De fortes minorations « hors DGF » sont par ailleurs prévues pour d’autres dotations qui constituent des « variables d’ajustement » : la dotation de compensation de la réforme de la taxe professionnelle (DCRTP, -430 M€ en France dont 202 M€ pour le bloc communal, source La Banque Postale) et le fonds départemental de péréquation de la taxe professionnelle (FDPTB, -57M€). Les baisses de dotation observées seront effectuées selon les mêmes modalités que le dispositif de mise en réserve des ressources fiscales évoqué dans la chronique précédente (DILICO).

En Île-de-France, pour le bloc communal, ces dotations représentaient en 2023 163 M€ pour la DCRTP et 101 M€ pour le FDPTB. L’Institut Paris Region estime que 35 à 40 communes et la moitié des EPCI qui disposaient de cette DCRTP pourraient en perdre le bénéfice en 2025.

Toutes ces mesures s’inscrivent dans un contexte de réduction des subventions d'investissement de l'État, marqué par la diminution des enveloppes allouées au titre de la DSIL, comme mentionnée plus haut, ainsi que par la baisse du Fonds vert (-1,4 milliard au niveau national).

D’autres dispositions d’intérêt pour les collectivités franciliennes

Du côté des recettes fiscales, les communes et intercommunalités, qui lèvent les taxes sur le foncier bâti (taxe foncière sur les propriétés bâties, taxe d’enlèvement des ordures ménagères), verront leurs bases de taxation augmenter forfaitairement de 1,7 % sur les locaux d’habitation. Cette progression était connue avant la parution de la loi de finances car elle est légalement indexée sur le taux d’inflation annuel observé par l’INSEE à la fin novembre.
Dans un contexte de très fortes tensions budgétaires liées notamment à la chute de leurs droits de mutation à titre onéreux (DMTO), les départements ont par ailleurs la possibilité d’augmenter temporairement de 0,5 point le taux plafond de cette taxe. Paris et les conseils départementaux franciliens ont d’ores et déjà délibéré en ce sens pour une mise en application ce printemps. Toutefois, l’augmentation potentielle ne sera pas proportionnelle car cette mesure ne s’appliquera pas aux acquisitions immobilières réalisées par des primo-accédants.

Enfin, d’autres mesures concernent spécifiquement l’Île-de-France :

  • la prolongation de deux ans du partage transitoire de recettes fiscales entre les établissements publics territoriaux (cotisation foncière des entreprises) et la Métropole du Grand Paris (TVA en substitution à la cotisation sur la valeur ajoutée des entreprises) ;
  • l’ajustement des règles de répartition de droits entre les communes et les EPT du fonds de péréquation des ressources communales et intercommunales (FPIC) dont les termes avaient été jugés anticonstitutionnels l’année dernière car se basant sur des indicateurs antérieurs à la création de la MGP. Si les modalités de calcul du FPIC ne changent pas pour les EPT, la répartition de la contribution pour leurs communes membres est dorénavant alignée sur les règles de droit commun en se fondant sur un indicateur de richesse (le potentiel financier).

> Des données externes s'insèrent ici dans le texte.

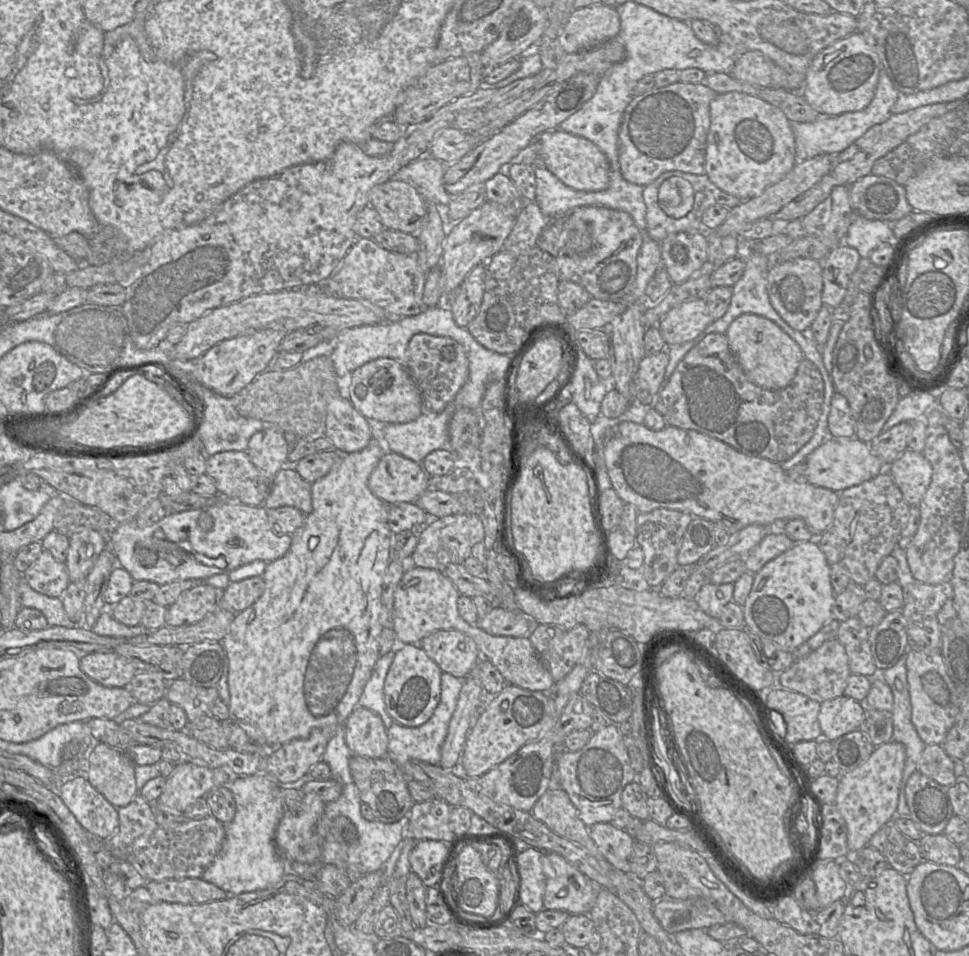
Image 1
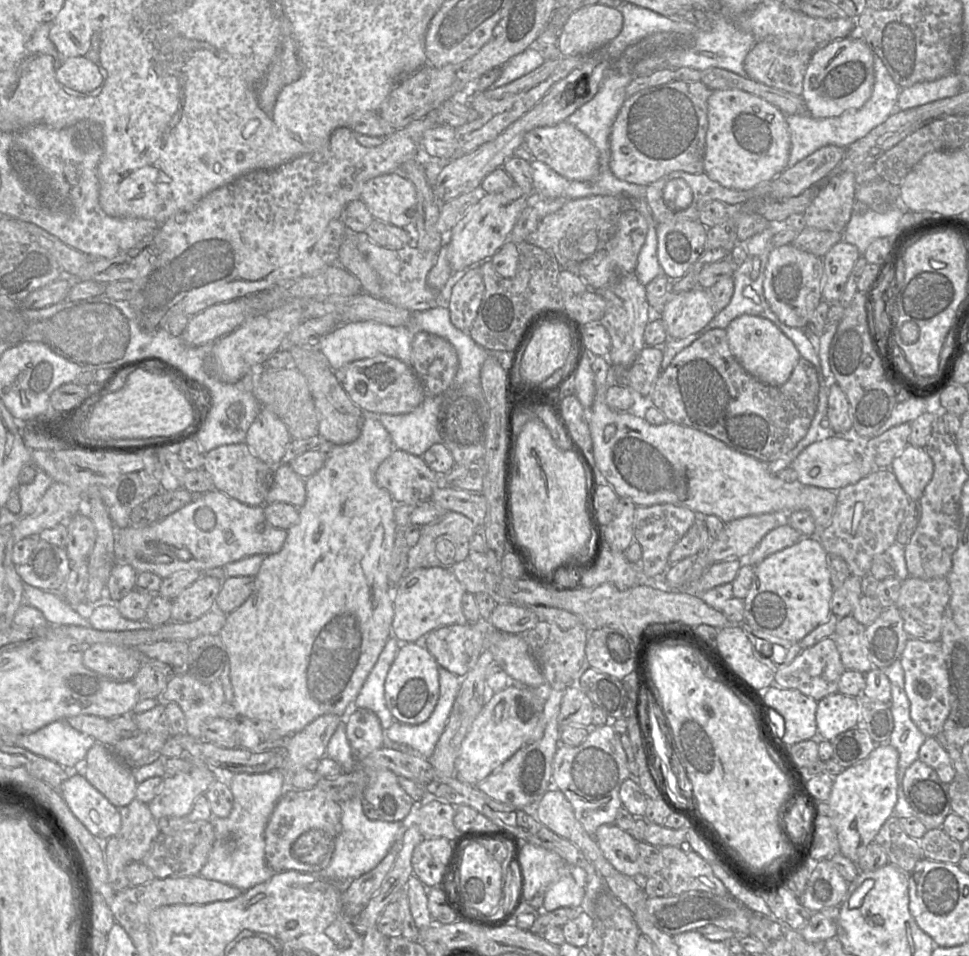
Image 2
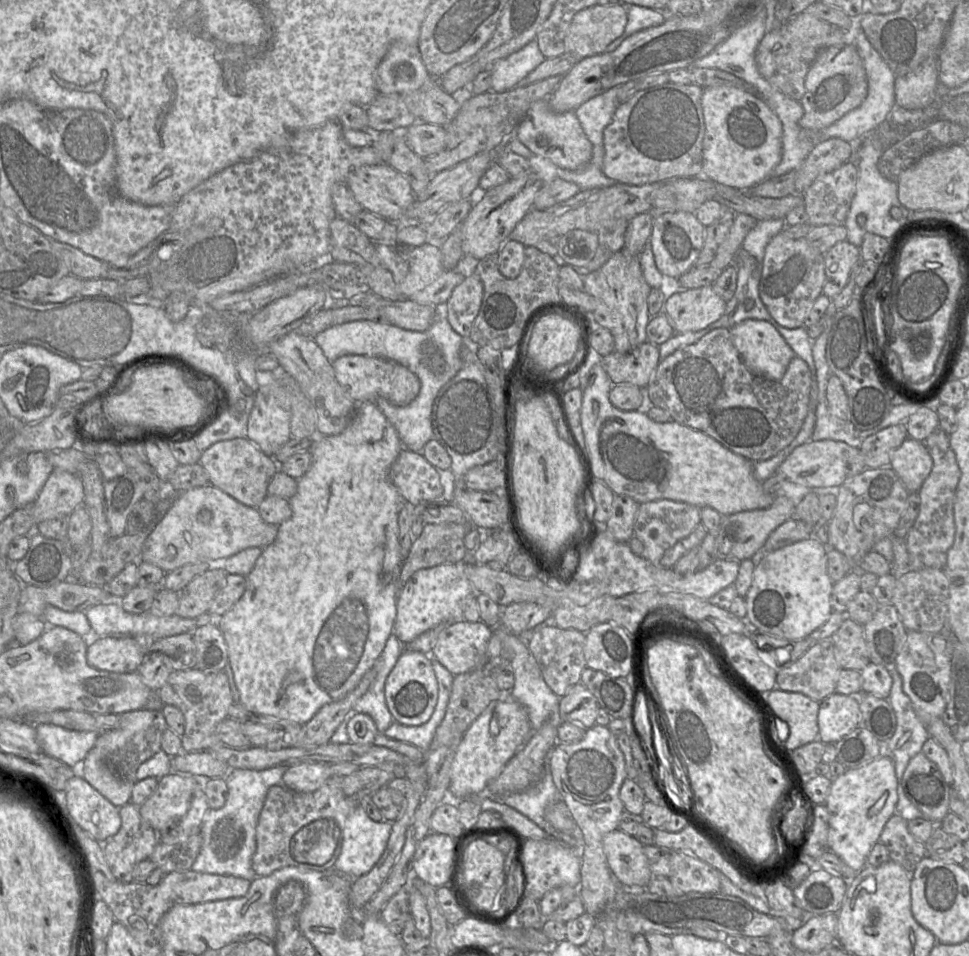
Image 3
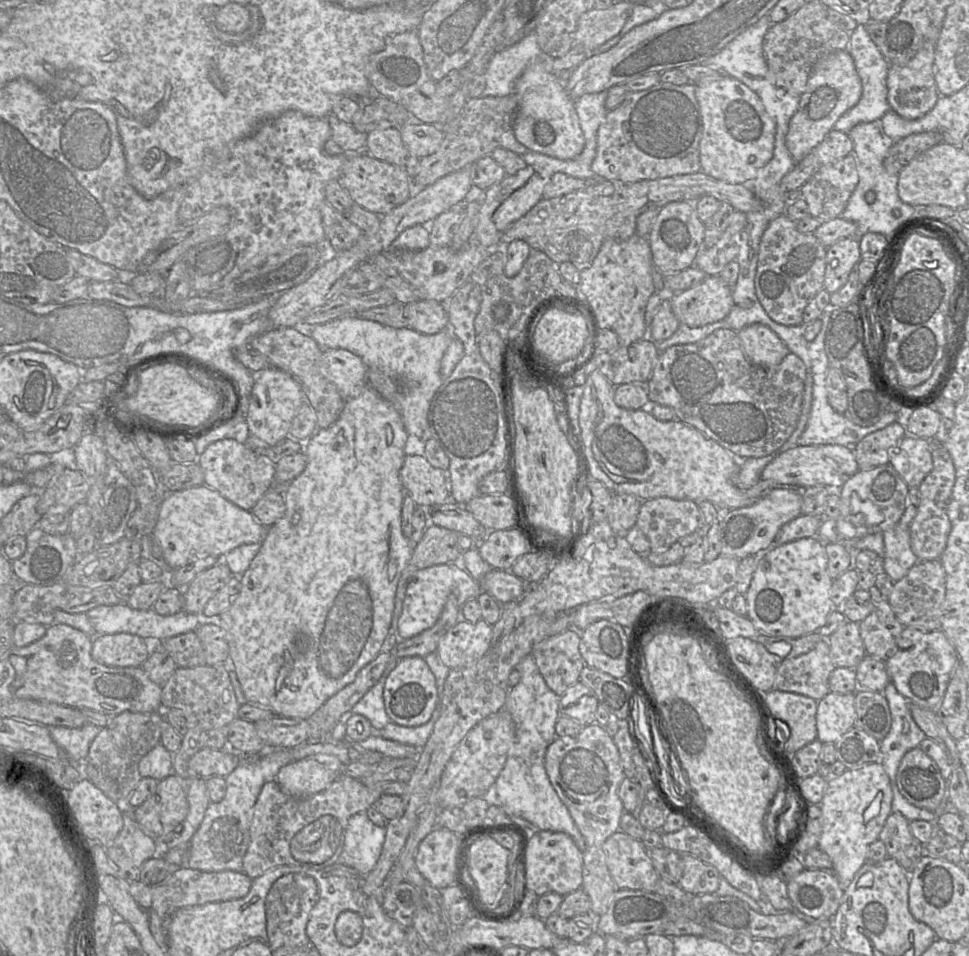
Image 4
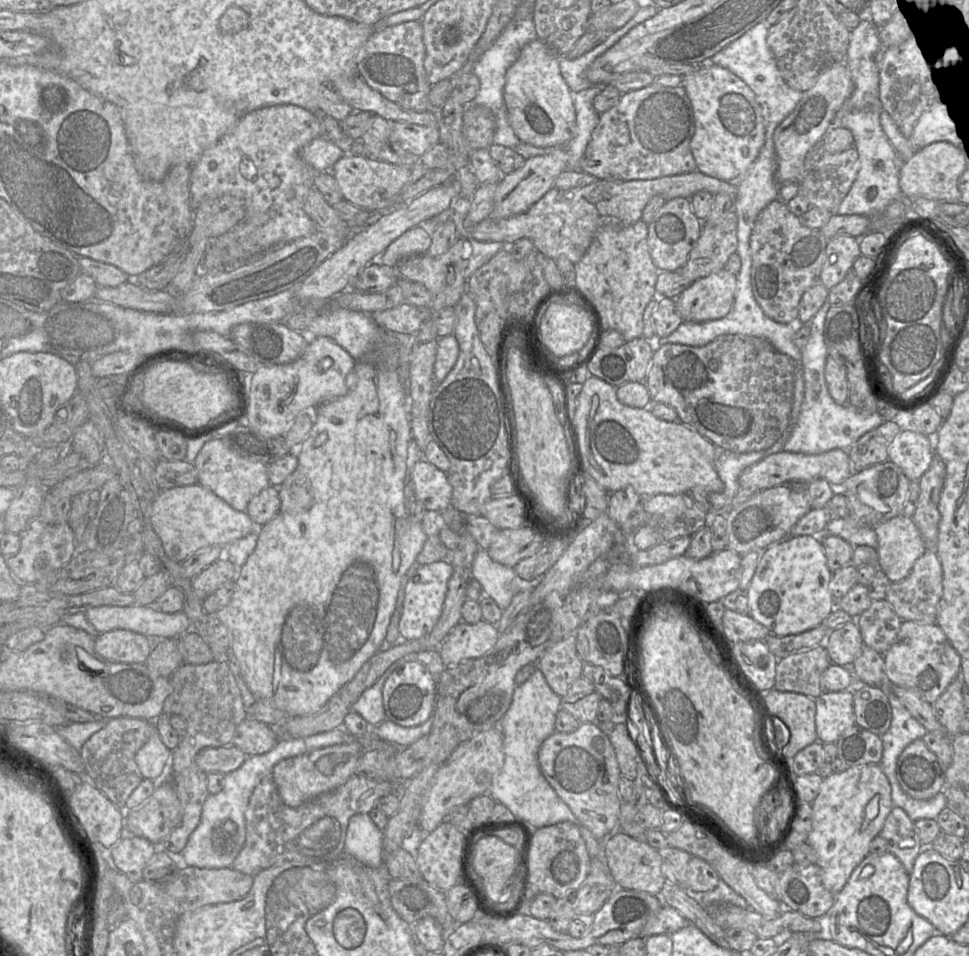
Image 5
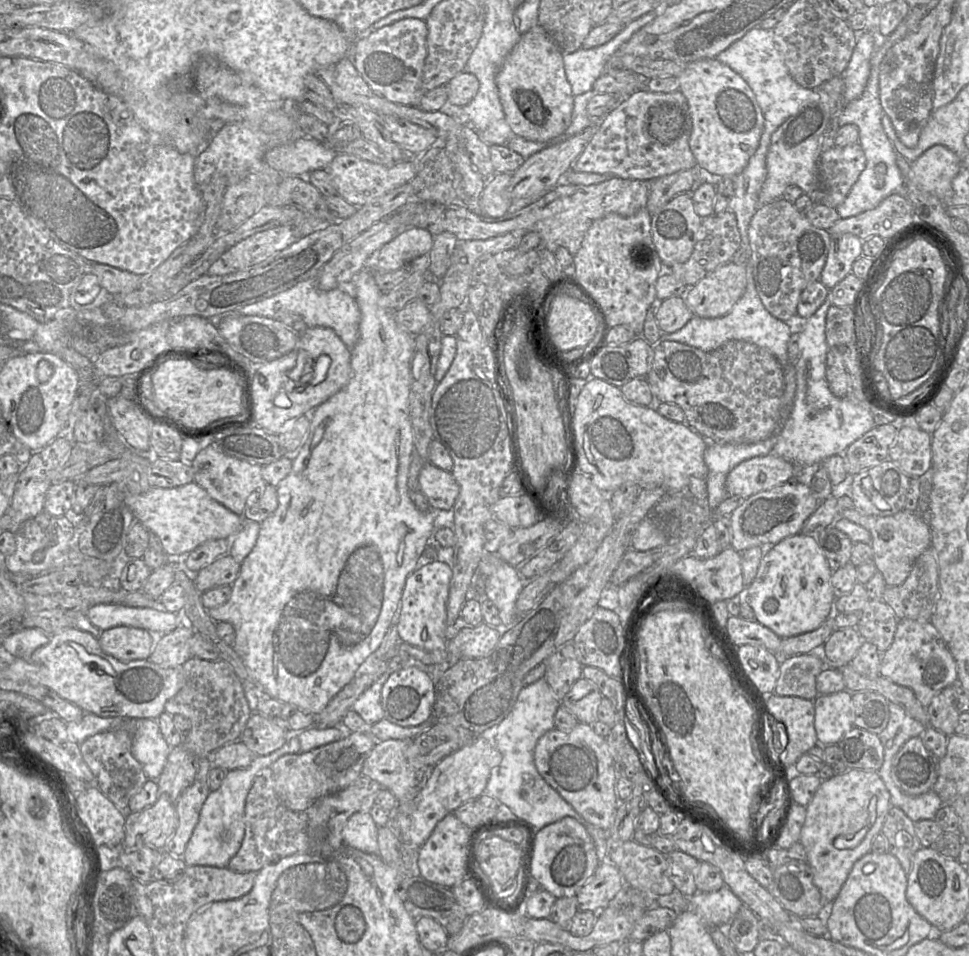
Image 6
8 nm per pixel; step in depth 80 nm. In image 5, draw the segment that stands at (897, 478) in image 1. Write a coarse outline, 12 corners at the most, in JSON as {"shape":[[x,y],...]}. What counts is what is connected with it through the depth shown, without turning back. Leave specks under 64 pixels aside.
{"shape":[[901,430],[888,460],[910,481],[930,467],[933,437]]}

Néanmoins, ces modalités peuvent toujours être modifiées par délibération du conseil de territoire ; 
  • l’exonération de la taxe annuelle sur les locaux à usage de bureaux des propriétaires s’engageant à transformer leurs locaux professionnels en habitations. Cette taxe est perçue en Île-de-France par la Région et la Société des Grands Projets. Au-delà de sa portée qui devrait être limitée, cette disposition incitative ne devrait pas avoir de conséquences budgétaires pour le conseil régional, la part lui incombant étant gelée. 

 

Les derniers chiffres communiqués par la DGFIP en mars 2025 semblent indiquer, au niveau national, un net tassement des dépenses totales des collectivités territoriales à la fin de l’année 2024. Cette baisse des dépenses serait, selon l’administration fiscale, liée à une anticipation d’un projet de loi de finances plus restrictif que celui finalement adopté en février dernier. Est-ce là une pause conjoncturelle ou une tendance de long terme, alors que, traditionnellement, la dernière année de mandature avant les élections locales est marquée par une hausse des dépenses d’investissement des communes et de leurs groupements ?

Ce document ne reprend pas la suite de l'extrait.